* _Text shown_

Extensions Guide

Just want to use extensions? See the CLI Reference for --ext, --ext-fn, and --list-extensions flags. This page is for building your own extensions.

gcyphrq supports pluggable extensions for non-JSON input formats and custom Cypher functions. Extensions are independent npm packages published under the gcyphrq-ext-* naming convention.

Available Extensions

Package Type Description GitHub
gcyphrq-ext-apoc-commons Function Common APOC utility functions (text, collection, map, math, date) plelevier/gcyphrq-ext-apoc-commons
gcyphrq-ext-gexf Graph-input Convert GEXF files to gcyphrq graph format plelevier/gcyphrq-ext-gexf
gcyphrq-ext-graphml Graph-input Convert GraphML files to gcyphrq graph format plelevier/gcyphrq-ext-graphml
gcyphrq-ext-maven-dependency-tree Graph-input Convert Maven dependency trees to gcyphrq graph format plelevier/gcyphrq-ext-maven-dependency-tree

Extension Types

Type Purpose Example
graph-input Convert external file formats into the internal GraphInput shape GEXF, GraphML, DOT, CSV
function Register additional Cypher functions / procedures APOC-like utilities, custom math, string ops

Package Convention

All extension packages follow the same convention:

  1. Package name must start with gcyphrq-ext- (e.g., gcyphrq-ext-graph-formats)

* _Task item_
From the Available Extensions table in the extensions guide, list the name of every package whose type is Graph-input.

* _Material provided_
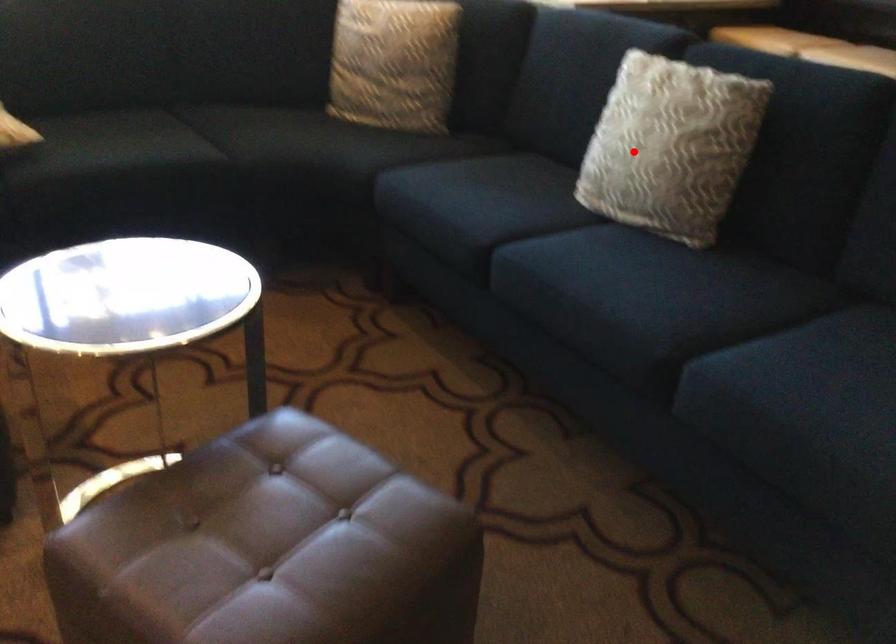
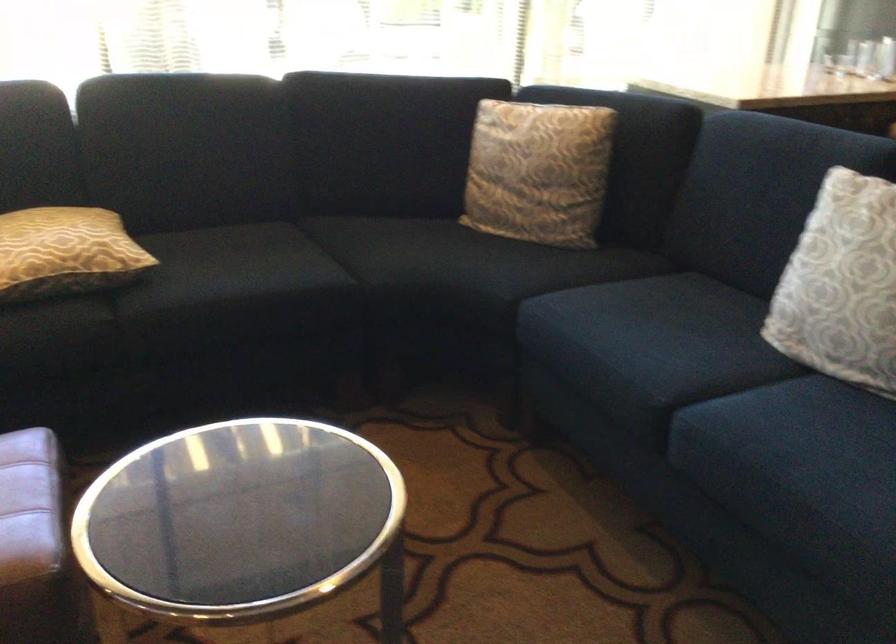
Locate, in the second image, the point that corresponds to the highlighted location in the first image.

(841, 285)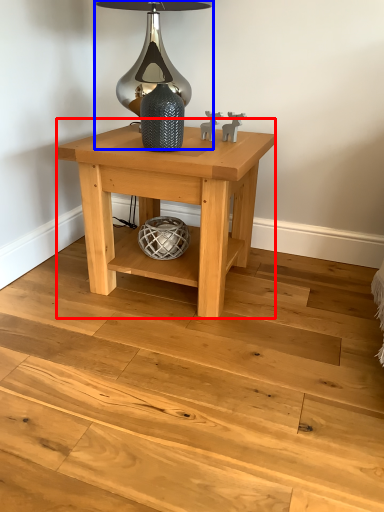
Question: Which object appears closest to the camera in this image, table (highlighted by a red box) or table lamp (highlighted by a blue box)?

Choices:
 (A) table
 (B) table lamp

Answer: (A)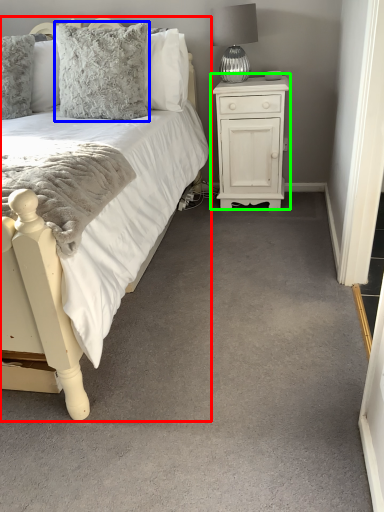
Question: Which is farther away from bed (highlighted by a red box)? pillow (highlighted by a blue box) or nightstand (highlighted by a green box)?

Choices:
 (A) pillow
 (B) nightstand

Answer: (B)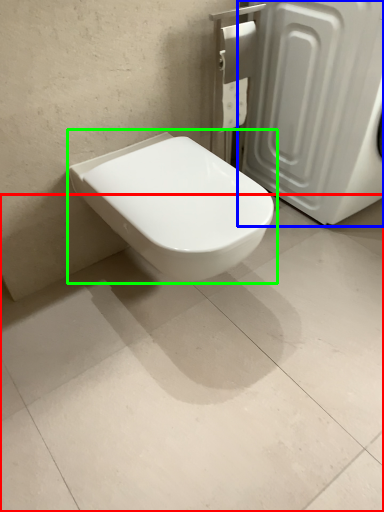
Question: Estimate the real-world distances between objects in this image. Which object is farther from concrete (highlighted by a red box), screen door (highlighted by a blue box) or toilet (highlighted by a green box)?

Choices:
 (A) screen door
 (B) toilet

Answer: (A)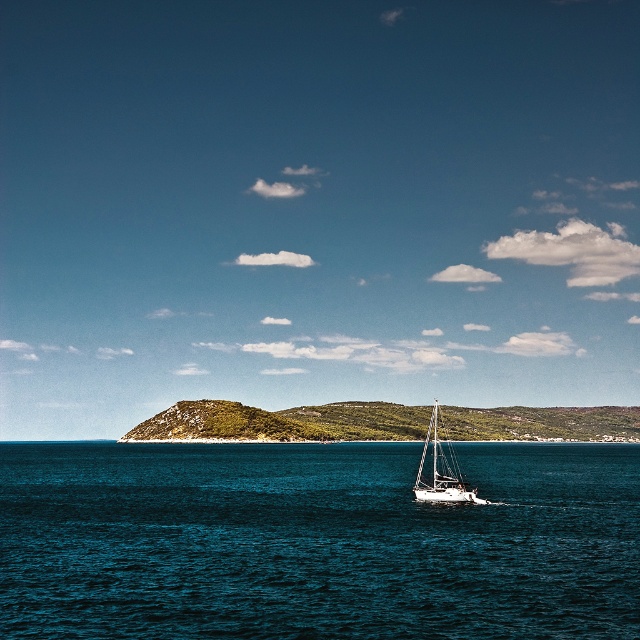
Question: Can you confirm if deep blue water at center is positioned below white glossy sailboat at center?

Choices:
 (A) no
 (B) yes

Answer: (A)

Question: Where is green grassy hill at center located in relation to white glossy sailboat at center in the image?

Choices:
 (A) below
 (B) above

Answer: (A)

Question: Which object is positioned farthest from the green grassy hill at center?

Choices:
 (A) deep blue water at center
 (B) white glossy sailboat at center

Answer: (A)

Question: Is deep blue water at center further to the viewer compared to white glossy sailboat at center?

Choices:
 (A) no
 (B) yes

Answer: (A)

Question: Which object is farther from the camera taking this photo?

Choices:
 (A) green grassy hill at center
 (B) deep blue water at center
 (C) white glossy sailboat at center

Answer: (A)

Question: Among these points, which one is farthest from the camera?

Choices:
 (A) (460, 488)
 (B) (144, 544)

Answer: (A)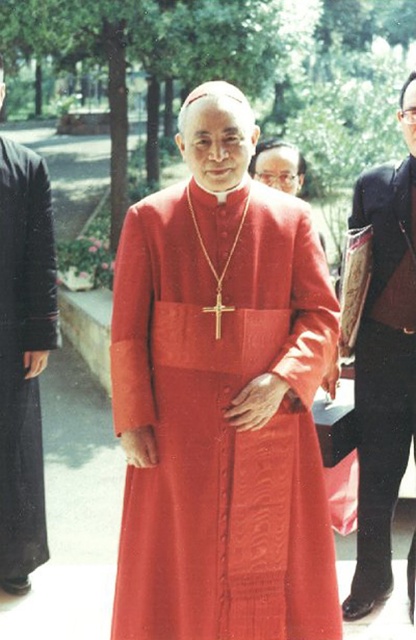
Question: Which object is the farthest from the black woolen robe at left?

Choices:
 (A) matte red robe at center
 (B) matte red robe at right

Answer: (B)

Question: Can you confirm if matte red robe at center is positioned below black woolen robe at left?

Choices:
 (A) yes
 (B) no

Answer: (A)

Question: Estimate the real-world distances between objects in this image. Which object is closer to the black woolen robe at left?

Choices:
 (A) matte red robe at center
 (B) matte red robe at right

Answer: (A)

Question: Can you confirm if matte red robe at center is thinner than matte red robe at right?

Choices:
 (A) yes
 (B) no

Answer: (B)

Question: Which point is farther to the camera?

Choices:
 (A) (178, 380)
 (B) (408, 384)

Answer: (B)

Question: Is matte red robe at right below black woolen robe at left?

Choices:
 (A) yes
 (B) no

Answer: (A)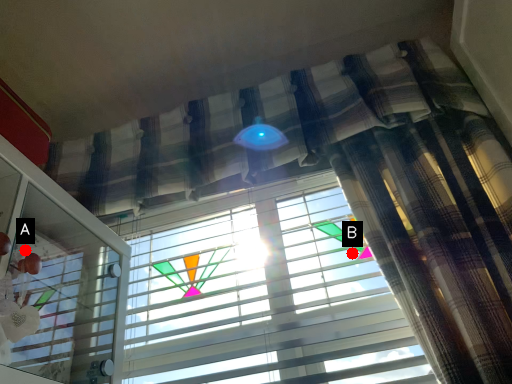
Question: Two points are circled on the image, labeled by A and B beside each circle. Among these points, which one is nearest to the camera?

Choices:
 (A) A is closer
 (B) B is closer

Answer: (A)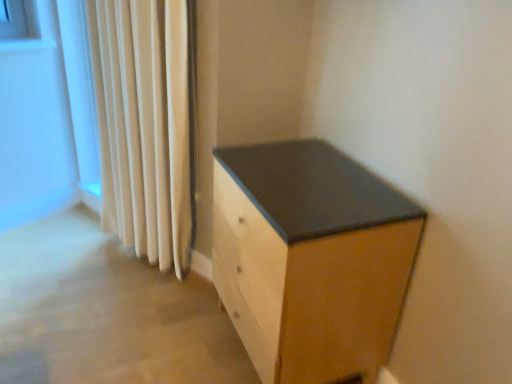
Question: From the image's perspective, is matte black drawer at center beneath beige fabric curtain at left?

Choices:
 (A) yes
 (B) no

Answer: (A)

Question: Could you tell me if matte black drawer at center is facing beige fabric curtain at left?

Choices:
 (A) yes
 (B) no

Answer: (B)

Question: Is matte black drawer at center looking in the opposite direction of beige fabric curtain at left?

Choices:
 (A) yes
 (B) no

Answer: (B)

Question: Considering the relative sizes of matte black drawer at center and beige fabric curtain at left in the image provided, is matte black drawer at center bigger than beige fabric curtain at left?

Choices:
 (A) yes
 (B) no

Answer: (A)

Question: Is matte black drawer at center surrounding beige fabric curtain at left?

Choices:
 (A) no
 (B) yes

Answer: (A)

Question: Is matte black drawer at center thinner than beige fabric curtain at left?

Choices:
 (A) yes
 (B) no

Answer: (B)

Question: Can you confirm if beige fabric curtain at left is thinner than matte black drawer at center?

Choices:
 (A) yes
 (B) no

Answer: (A)

Question: Does beige fabric curtain at left have a lesser height compared to matte black drawer at center?

Choices:
 (A) yes
 (B) no

Answer: (B)

Question: Does beige fabric curtain at left appear on the right side of matte black drawer at center?

Choices:
 (A) no
 (B) yes

Answer: (A)

Question: From the image's perspective, does beige fabric curtain at left appear lower than matte black drawer at center?

Choices:
 (A) yes
 (B) no

Answer: (B)

Question: From the image's perspective, does beige fabric curtain at left appear higher than matte black drawer at center?

Choices:
 (A) yes
 (B) no

Answer: (A)

Question: From a real-world perspective, is beige fabric curtain at left located higher than matte black drawer at center?

Choices:
 (A) yes
 (B) no

Answer: (A)

Question: From a real-world perspective, is matte black drawer at center physically located above or below beige fabric curtain at left?

Choices:
 (A) above
 (B) below

Answer: (B)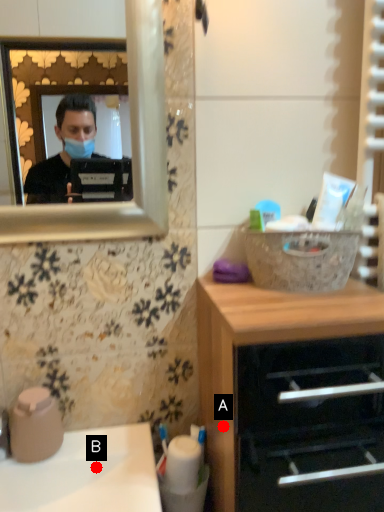
Question: Two points are circled on the image, labeled by A and B beside each circle. Which point is farther from the camera taking this photo?

Choices:
 (A) A is further
 (B) B is further

Answer: (B)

* _Solution_
gcyphrq-ext-gexf
gcyphrq-ext-graphml
gcyphrq-ext-maven-dependency-tree